Start of DATA TO PROCESS
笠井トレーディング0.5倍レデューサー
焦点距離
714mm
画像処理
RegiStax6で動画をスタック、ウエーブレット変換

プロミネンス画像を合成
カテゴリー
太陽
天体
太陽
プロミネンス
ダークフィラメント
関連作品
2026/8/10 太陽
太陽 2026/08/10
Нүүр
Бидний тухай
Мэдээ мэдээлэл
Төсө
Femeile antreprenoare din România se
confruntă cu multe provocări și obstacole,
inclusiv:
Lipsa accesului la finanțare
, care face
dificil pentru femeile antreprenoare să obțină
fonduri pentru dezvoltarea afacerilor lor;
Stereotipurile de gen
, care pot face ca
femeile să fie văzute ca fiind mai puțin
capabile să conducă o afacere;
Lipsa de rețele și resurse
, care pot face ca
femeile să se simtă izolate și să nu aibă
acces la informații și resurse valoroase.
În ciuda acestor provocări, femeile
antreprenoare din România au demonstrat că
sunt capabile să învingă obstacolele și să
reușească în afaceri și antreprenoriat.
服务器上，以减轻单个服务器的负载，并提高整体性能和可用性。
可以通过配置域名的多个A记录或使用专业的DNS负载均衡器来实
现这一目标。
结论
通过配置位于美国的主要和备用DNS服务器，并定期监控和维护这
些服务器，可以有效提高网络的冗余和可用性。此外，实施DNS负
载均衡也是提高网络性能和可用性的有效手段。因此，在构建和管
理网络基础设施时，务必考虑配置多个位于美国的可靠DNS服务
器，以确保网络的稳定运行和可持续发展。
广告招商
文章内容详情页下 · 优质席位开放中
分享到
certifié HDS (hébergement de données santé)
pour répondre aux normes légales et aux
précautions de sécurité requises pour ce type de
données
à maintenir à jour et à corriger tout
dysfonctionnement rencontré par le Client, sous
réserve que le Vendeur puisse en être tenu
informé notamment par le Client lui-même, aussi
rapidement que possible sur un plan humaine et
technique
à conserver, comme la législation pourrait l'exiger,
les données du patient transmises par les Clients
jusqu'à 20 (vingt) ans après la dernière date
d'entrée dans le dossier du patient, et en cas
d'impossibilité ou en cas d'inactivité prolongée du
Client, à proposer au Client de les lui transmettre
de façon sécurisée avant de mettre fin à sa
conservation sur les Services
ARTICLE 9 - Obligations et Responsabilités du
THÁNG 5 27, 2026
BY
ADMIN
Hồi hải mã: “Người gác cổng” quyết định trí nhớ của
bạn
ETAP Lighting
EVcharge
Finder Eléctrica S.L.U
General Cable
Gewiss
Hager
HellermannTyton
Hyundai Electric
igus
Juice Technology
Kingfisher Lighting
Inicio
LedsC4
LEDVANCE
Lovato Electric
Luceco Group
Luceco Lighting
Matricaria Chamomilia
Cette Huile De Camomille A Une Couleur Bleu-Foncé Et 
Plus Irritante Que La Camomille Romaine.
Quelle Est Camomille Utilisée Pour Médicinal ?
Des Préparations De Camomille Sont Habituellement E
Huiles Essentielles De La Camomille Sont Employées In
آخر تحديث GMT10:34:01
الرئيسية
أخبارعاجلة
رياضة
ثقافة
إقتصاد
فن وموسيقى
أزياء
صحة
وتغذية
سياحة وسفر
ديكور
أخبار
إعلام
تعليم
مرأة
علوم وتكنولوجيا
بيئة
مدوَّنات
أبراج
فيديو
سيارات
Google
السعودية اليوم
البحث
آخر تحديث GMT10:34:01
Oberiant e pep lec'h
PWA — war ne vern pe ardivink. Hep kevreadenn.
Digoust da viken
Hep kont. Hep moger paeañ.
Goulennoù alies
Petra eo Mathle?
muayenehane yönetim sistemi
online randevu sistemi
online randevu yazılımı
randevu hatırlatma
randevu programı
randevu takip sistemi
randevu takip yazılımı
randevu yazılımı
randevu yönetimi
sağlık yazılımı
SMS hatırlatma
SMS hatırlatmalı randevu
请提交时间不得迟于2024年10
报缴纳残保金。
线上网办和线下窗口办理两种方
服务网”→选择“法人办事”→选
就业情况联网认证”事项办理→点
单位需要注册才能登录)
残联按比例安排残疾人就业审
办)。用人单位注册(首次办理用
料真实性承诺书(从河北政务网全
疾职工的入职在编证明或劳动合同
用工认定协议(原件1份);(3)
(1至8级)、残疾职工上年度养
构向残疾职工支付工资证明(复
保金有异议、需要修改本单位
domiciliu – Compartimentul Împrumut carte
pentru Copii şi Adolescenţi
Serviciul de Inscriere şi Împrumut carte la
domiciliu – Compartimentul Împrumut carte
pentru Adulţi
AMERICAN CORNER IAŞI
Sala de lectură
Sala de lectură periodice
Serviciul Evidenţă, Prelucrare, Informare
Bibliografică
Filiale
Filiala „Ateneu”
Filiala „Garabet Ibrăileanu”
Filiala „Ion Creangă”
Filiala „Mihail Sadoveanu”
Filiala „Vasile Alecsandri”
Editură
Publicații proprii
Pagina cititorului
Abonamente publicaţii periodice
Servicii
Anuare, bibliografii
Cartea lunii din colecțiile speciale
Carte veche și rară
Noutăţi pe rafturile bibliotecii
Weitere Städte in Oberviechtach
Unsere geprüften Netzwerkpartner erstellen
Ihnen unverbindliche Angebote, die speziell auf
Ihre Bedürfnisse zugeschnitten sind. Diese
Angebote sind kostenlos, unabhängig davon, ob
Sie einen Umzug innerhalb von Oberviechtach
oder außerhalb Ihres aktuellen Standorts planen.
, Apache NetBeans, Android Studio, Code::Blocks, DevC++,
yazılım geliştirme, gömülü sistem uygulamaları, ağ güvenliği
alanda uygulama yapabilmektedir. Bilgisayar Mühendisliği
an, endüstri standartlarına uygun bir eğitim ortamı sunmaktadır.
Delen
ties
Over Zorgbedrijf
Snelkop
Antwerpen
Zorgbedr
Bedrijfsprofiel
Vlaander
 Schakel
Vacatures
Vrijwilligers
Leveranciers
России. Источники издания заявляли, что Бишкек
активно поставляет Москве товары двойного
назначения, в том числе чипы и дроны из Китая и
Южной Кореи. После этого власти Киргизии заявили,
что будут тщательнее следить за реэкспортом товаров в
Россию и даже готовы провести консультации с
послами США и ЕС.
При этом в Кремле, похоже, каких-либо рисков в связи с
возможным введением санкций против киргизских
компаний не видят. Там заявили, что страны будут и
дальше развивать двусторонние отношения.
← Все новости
End of DATA TO PROCESS
● HOW TO COMPLETE THIS TASK
Take the listing above and write it out again exactly.

● RESULT OF THIS EXERCISE
笠井トレーディング0.5倍レデューサー
焦点距離
714mm
画像処理
RegiStax6で動画をスタック、ウエーブレット変換

プロミネンス画像を合成
カテゴリー
太陽
天体
太陽
プロミネンス
ダークフィラメント
関連作品
2026/8/10 太陽
太陽 2026/08/10
Нүүр
Бидний тухай
Мэдээ мэдээлэл
Төсө
Femeile antreprenoare din România se
confruntă cu multe provocări și obstacole,
inclusiv:
Lipsa accesului la finanțare
, care face
dificil pentru femeile antreprenoare să obțină
fonduri pentru dezvoltarea afacerilor lor;
Stereotipurile de gen
, care pot face ca
femeile să fie văzute ca fiind mai puțin
capabile să conducă o afacere;
Lipsa de rețele și resurse
, care pot face ca
femeile să se simtă izolate și să nu aibă
acces la informații și resurse valoroase.
În ciuda acestor provocări, femeile
antreprenoare din România au demonstrat că
sunt capabile să învingă obstacolele și să
reușească în afaceri și antreprenoriat.
服务器上，以减轻单个服务器的负载，并提高整体性能和可用性。
可以通过配置域名的多个A记录或使用专业的DNS负载均衡器来实
现这一目标。
结论
通过配置位于美国的主要和备用DNS服务器，并定期监控和维护这
些服务器，可以有效提高网络的冗余和可用性。此外，实施DNS负
载均衡也是提高网络性能和可用性的有效手段。因此，在构建和管
理网络基础设施时，务必考虑配置多个位于美国的可靠DNS服务
器，以确保网络的稳定运行和可持续发展。
广告招商
文章内容详情页下 · 优质席位开放中
分享到
certifié HDS (hébergement de données santé)
pour répondre aux normes légales et aux
précautions de sécurité requises pour ce type de
données
à maintenir à jour et à corriger tout
dysfonctionnement rencontré par le Client, sous
réserve que le Vendeur puisse en être tenu
informé notamment par le Client lui-même, aussi
rapidement que possible sur un plan humaine et
technique
à conserver, comme la législation pourrait l'exiger,
les données du patient transmises par les Clients
jusqu'à 20 (vingt) ans après la dernière date
d'entrée dans le dossier du patient, et en cas
d'impossibilité ou en cas d'inactivité prolongée du
Client, à proposer au Client de les lui transmettre
de façon sécurisée avant de mettre fin à sa
conservation sur les Services
ARTICLE 9 - Obligations et Responsabilités du
THÁNG 5 27, 2026
BY
ADMIN
Hồi hải mã: “Người gác cổng” quyết định trí nhớ của
bạn
ETAP Lighting
EVcharge
Finder Eléctrica S.L.U
General Cable
Gewiss
Hager
HellermannTyton
Hyundai Electric
igus
Juice Technology
Kingfisher Lighting
Inicio
LedsC4
LEDVANCE
Lovato Electric
Luceco Group
Luceco Lighting
Matricaria Chamomilia
Cette Huile De Camomille A Une Couleur Bleu-Foncé Et 
Plus Irritante Que La Camomille Romaine.
Quelle Est Camomille Utilisée Pour Médicinal ?
Des Préparations De Camomille Sont Habituellement E
Huiles Essentielles De La Camomille Sont Employées In
آخر تحديث GMT10:34:01
الرئيسية
أخبارعاجلة
رياضة
ثقافة
إقتصاد
فن وموسيقى
أزياء
صحة
وتغذية
سياحة وسفر
ديكور
أخبار
إعلام
تعليم
مرأة
علوم وتكنولوجيا
بيئة
مدوَّنات
أبراج
فيديو
سيارات
Google
السعودية اليوم
البحث
آخر تحديث GMT10:34:01
Oberiant e pep lec'h
PWA — war ne vern pe ardivink. Hep kevreadenn.
Digoust da viken
Hep kont. Hep moger paeañ.
Goulennoù alies
Petra eo Mathle?
muayenehane yönetim sistemi
online randevu sistemi
online randevu yazılımı
randevu hatırlatma
randevu programı
randevu takip sistemi
randevu takip yazılımı
randevu yazılımı
randevu yönetimi
sağlık yazılımı
SMS hatırlatma
SMS hatırlatmalı randevu
请提交时间不得迟于2024年10
报缴纳残保金。
线上网办和线下窗口办理两种方
服务网”→选择“法人办事”→选
就业情况联网认证”事项办理→点
单位需要注册才能登录)
残联按比例安排残疾人就业审
办)。用人单位注册(首次办理用
料真实性承诺书(从河北政务网全
疾职工的入职在编证明或劳动合同
用工认定协议(原件1份);(3)
(1至8级)、残疾职工上年度养
构向残疾职工支付工资证明(复
保金有异议、需要修改本单位
domiciliu – Compartimentul Împrumut carte
pentru Copii şi Adolescenţi
Serviciul de Inscriere şi Împrumut carte la
domiciliu – Compartimentul Împrumut carte
pentru Adulţi
AMERICAN CORNER IAŞI
Sala de lectură
Sala de lectură periodice
Serviciul Evidenţă, Prelucrare, Informare
Bibliografică
Filiale
Filiala „Ateneu”
Filiala „Garabet Ibrăileanu”
Filiala „Ion Creangă”
Filiala „Mihail Sadoveanu”
Filiala „Vasile Alecsandri”
Editură
Publicații proprii
Pagina cititorului
Abonamente publicaţii periodice
Servicii
Anuare, bibliografii
Cartea lunii din colecțiile speciale
Carte veche și rară
Noutăţi pe rafturile bibliotecii
Weitere Städte in Oberviechtach
Unsere geprüften Netzwerkpartner erstellen
Ihnen unverbindliche Angebote, die speziell auf
Ihre Bedürfnisse zugeschnitten sind. Diese
Angebote sind kostenlos, unabhängig davon, ob
Sie einen Umzug innerhalb von Oberviechtach
oder außerhalb Ihres aktuellen Standorts planen.
, Apache NetBeans, Android Studio, Code::Blocks, DevC++,
yazılım geliştirme, gömülü sistem uygulamaları, ağ güvenliği
alanda uygulama yapabilmektedir. Bilgisayar Mühendisliği
an, endüstri standartlarına uygun bir eğitim ortamı sunmaktadır.
Delen
ties
Over Zorgbedrijf
Snelkop
Antwerpen
Zorgbedr
Bedrijfsprofiel
Vlaander
 Schakel
Vacatures
Vrijwilligers
Leveranciers
России. Источники издания заявляли, что Бишкек
активно поставляет Москве товары двойного
назначения, в том числе чипы и дроны из Китая и
Южной Кореи. После этого власти Киргизии заявили,
что будут тщательнее следить за реэкспортом товаров в
Россию и даже готовы провести консультации с
послами США и ЕС.
При этом в Кремле, похоже, каких-либо рисков в связи с
возможным введением санкций против киргизских
компаний не видят. Там заявили, что страны будут и
дальше развивать двусторонние отношения.
← Все новости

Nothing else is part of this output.